A spokeswoman for Senate President Joe Negron, R-Stuart, said she was unaware any change had been made regarding Lee’s proposal.

The stadium funding program, which was sponsored by Sen. Jack Latvala, R-Clearwater, and signed into law by Gov. Rick Scott makes available $13 million a year for stadium work.

Latvala, who serves on the Commerce and Tourism Committee and is the powerful chairman of the Senate Appropriations Committee, declined after Monday’s meeting to discuss what might have been said in behind-the-scenes talks with any other senator.

Even if Lee is unsuccessful in repealing the program, it appears highly unlikely that stadium projects will get state funding this year. House leaders have been vehemently opposed to dipping into the funding pool for projects that make it through a review by the Florida Department of Economic Opportunity.

The money, which comes from sales taxes, has been unsuccessfully sought in the past for improvements at EverBank Field in Jacksonville, Daytona International Speedway, Hard Rock Stadium in Miami-Dade County and construction of a soccer stadium in Orlando.

Lee noted that the owners of each of those facilities completed the work without the state’s contribution.
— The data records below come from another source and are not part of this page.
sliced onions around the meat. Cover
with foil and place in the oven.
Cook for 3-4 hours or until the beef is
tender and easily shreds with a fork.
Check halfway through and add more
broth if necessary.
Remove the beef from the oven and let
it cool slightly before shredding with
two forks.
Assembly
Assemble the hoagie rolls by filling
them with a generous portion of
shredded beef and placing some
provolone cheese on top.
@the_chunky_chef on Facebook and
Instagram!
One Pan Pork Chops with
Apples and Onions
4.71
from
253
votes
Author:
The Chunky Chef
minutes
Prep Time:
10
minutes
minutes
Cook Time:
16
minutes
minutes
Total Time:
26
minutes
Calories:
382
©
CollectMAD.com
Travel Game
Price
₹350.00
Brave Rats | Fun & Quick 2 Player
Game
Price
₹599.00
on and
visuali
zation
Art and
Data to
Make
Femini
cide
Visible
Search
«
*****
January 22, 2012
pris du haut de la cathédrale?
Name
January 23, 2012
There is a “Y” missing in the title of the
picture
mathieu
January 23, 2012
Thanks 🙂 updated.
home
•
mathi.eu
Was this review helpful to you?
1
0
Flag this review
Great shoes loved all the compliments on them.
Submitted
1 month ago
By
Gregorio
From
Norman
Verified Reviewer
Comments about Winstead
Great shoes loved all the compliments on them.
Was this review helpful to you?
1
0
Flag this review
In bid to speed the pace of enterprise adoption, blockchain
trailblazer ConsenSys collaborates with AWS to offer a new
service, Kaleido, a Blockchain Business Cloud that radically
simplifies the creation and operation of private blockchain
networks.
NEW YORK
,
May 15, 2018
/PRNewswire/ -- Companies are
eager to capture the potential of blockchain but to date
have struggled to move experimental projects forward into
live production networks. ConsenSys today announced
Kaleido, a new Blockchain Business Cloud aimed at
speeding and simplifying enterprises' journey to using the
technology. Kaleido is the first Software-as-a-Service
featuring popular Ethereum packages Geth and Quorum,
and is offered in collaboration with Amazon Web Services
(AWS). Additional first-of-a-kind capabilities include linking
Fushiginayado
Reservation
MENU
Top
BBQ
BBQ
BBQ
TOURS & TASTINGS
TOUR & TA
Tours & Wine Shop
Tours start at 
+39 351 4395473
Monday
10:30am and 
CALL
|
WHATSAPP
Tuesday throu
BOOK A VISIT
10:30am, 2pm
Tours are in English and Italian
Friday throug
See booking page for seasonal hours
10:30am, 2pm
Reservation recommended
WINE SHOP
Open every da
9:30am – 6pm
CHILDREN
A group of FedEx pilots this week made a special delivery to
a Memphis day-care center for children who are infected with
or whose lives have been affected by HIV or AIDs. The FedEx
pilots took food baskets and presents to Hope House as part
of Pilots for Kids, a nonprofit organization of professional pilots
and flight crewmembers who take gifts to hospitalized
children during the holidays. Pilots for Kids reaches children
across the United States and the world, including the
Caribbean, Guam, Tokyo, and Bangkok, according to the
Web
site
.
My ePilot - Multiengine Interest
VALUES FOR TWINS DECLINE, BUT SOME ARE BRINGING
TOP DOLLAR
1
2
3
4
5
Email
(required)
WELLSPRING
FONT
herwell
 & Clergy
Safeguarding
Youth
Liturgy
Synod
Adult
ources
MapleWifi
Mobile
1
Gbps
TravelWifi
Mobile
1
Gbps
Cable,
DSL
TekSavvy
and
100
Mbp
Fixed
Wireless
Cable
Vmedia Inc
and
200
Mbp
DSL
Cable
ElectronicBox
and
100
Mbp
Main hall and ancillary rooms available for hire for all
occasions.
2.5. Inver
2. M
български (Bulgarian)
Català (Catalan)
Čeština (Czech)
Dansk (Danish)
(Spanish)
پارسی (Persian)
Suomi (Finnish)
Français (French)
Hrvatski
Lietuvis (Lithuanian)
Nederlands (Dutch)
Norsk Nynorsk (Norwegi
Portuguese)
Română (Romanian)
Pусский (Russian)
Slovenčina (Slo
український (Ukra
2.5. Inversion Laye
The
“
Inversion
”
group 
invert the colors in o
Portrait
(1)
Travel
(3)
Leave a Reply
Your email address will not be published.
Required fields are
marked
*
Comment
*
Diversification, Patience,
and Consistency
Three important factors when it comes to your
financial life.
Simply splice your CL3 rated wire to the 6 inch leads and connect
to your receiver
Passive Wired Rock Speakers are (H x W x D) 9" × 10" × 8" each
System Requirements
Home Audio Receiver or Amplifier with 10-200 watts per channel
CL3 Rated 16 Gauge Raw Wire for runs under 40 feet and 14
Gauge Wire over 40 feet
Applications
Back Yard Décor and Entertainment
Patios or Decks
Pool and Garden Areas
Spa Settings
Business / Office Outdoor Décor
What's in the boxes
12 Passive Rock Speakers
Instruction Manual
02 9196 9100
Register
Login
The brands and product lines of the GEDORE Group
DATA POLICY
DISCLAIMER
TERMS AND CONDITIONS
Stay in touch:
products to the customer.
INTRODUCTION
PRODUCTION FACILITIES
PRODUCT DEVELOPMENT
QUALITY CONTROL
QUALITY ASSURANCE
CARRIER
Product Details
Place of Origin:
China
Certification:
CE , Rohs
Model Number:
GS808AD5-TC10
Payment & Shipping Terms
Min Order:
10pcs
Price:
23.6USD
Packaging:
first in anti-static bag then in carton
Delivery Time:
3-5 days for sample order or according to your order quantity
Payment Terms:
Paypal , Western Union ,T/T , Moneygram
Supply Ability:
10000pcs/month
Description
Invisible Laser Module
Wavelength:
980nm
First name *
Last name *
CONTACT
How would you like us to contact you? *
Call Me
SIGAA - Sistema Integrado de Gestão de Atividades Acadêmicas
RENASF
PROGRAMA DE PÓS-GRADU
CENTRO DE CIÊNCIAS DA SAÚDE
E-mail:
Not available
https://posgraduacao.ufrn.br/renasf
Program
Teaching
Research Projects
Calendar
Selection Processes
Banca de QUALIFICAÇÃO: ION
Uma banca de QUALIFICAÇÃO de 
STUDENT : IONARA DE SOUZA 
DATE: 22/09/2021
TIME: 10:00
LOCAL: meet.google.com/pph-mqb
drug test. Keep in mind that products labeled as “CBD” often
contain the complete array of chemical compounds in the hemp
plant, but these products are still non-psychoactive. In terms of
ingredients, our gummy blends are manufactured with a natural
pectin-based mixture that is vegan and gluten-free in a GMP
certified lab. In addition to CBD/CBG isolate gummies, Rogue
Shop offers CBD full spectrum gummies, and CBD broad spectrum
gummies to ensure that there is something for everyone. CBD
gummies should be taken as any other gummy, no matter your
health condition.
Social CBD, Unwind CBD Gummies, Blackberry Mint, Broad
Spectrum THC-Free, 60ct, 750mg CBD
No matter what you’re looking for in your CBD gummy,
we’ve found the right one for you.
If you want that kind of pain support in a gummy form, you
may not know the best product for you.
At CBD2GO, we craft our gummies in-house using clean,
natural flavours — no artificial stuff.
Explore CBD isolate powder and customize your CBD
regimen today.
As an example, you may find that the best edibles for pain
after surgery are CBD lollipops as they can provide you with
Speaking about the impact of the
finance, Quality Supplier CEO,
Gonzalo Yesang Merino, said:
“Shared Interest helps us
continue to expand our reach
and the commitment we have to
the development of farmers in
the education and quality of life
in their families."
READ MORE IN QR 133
“This piece of (2014) legislation was nothing but found money for those organizations,” Lee said.

For the current year, House leaders have already rejected the lone request for state money from Raymond James Stadium in Tampa.

When Lee filed the legislation, House Speaker Richard Corcoran quickly announced his support for the repeal.

“Florida has the tax environment, the weather, and the fans to support multiple sports franchises without raiding taxpayer pockets,” Corcoran said at the time. “Those who own the game should not be able to take money from those who don’t attend the game.”

Corcoran, who was among 27 House members voting against the 2014 law, oversaw House votes last week to abolish the state’s economic-business recruitment agency Enterprise Florida (HB 7005) and to revamp the tourism-marketing agency Visit Florida (HB 9).